生活保護を受けている人に対して就労支援を中心にしていくことで、そこからこぼれ落ちてしまう人もいる、という話を大西さんがしたのに対して、会場から「仕事をすることは生きがいにもなると思うのですが、仕事をするということからこぼれ落ちるというのは?」という質問。

それに対して、「給与を得られるかどうかとは別に、人とのつながり、社会とのつながりができる活動をしていくということもありますね」というお話がありました。例えばもやいでは、フェアトレードで入手したコーヒー豆を、かつて路上生活を経験した人たちが焙煎するという事業をやっていて、それは事業としては黒字にはならないのだけど(当事者には給与を支払っていて、豆もフェアトレードなのでお金がかかるため、法人の事業としての採算は厳しい)、でも、そういう風につながり続けることにも意義があるということです。

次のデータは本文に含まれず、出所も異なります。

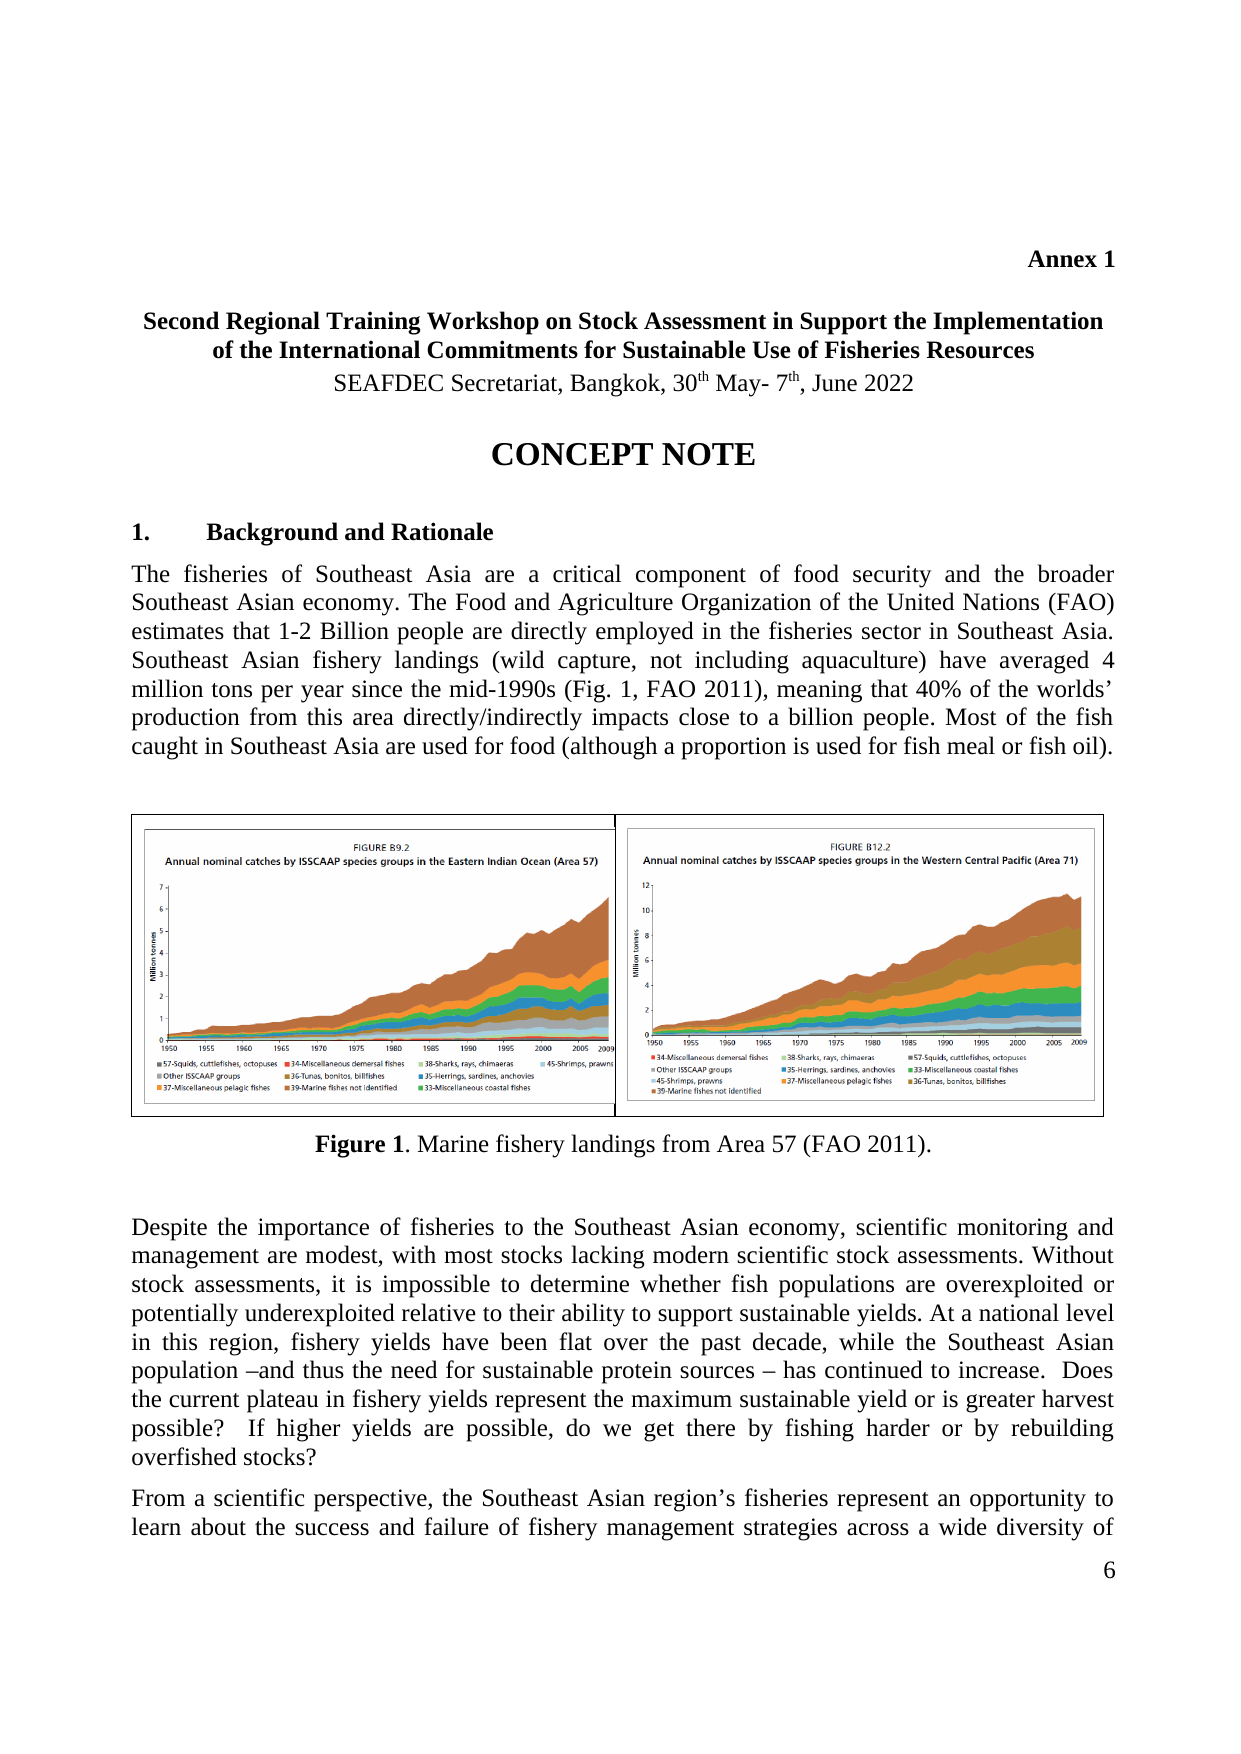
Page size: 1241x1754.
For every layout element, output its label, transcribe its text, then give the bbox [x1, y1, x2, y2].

あと、大西さんが「仕事をしていなくても、その人は生きているんだ」というようなことをおっしゃったので、その言葉から私もいろいろと考えました。


ひとつには、ドリアン助川さんの「あん」という小説を思い出しました。

この小説は、ハンセン病の元患者さんである女性・徳江さんが、近所のどら焼き屋で働く話。

実際、ハンセン病になった方の多くはそうですが、徳江さんも10代で発病して療養所に隔離され、療養所から社会に出られないまま人生を終えていきます。こどもの頃は、学校の先生になりたいという夢を持っていた、その夢はかなえられないまま。

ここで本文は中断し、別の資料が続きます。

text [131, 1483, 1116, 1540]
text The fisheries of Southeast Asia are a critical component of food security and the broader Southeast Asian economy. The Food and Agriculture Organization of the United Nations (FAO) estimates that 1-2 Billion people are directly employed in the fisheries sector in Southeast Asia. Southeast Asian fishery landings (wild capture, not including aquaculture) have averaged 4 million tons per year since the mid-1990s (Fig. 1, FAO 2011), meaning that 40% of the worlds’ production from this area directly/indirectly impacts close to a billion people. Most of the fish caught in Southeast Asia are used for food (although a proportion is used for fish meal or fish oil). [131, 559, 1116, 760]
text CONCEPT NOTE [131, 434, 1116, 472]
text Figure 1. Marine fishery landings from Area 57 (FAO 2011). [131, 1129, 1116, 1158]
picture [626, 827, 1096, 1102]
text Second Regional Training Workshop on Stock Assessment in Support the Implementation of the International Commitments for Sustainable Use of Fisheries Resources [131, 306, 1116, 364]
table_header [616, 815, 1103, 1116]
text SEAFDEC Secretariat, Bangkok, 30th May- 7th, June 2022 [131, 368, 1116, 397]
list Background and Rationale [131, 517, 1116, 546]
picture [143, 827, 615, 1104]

でも、徳江さんは人生の終わりが近づく中で「たとえ何もできなくても、ただ、この世に生まれ、風を感じ、月を見る、そうやって世の中を感じることだけで、生きている意味はある。」と思い至ります。

私はこの箇所を時折思い返しては心が熱くなるのですが。



たとえ何もできなくても、まずはただその人が生きているということだけで意味があり、価値があるということを、自分に対しても他人に対しても思える社会になると良いですよね。



つまり、「生きてるだけで丸儲け」って思えるということだ、うんうん。



そんなことを、講演を聞きながら考えて、思わず「生きてるだけで丸儲け」とメモろうとしてしまいましたが、いかんいかん、そんなことは大西さんは言ってなかった、と手を止めたという(笑)、そんな昨晩でした。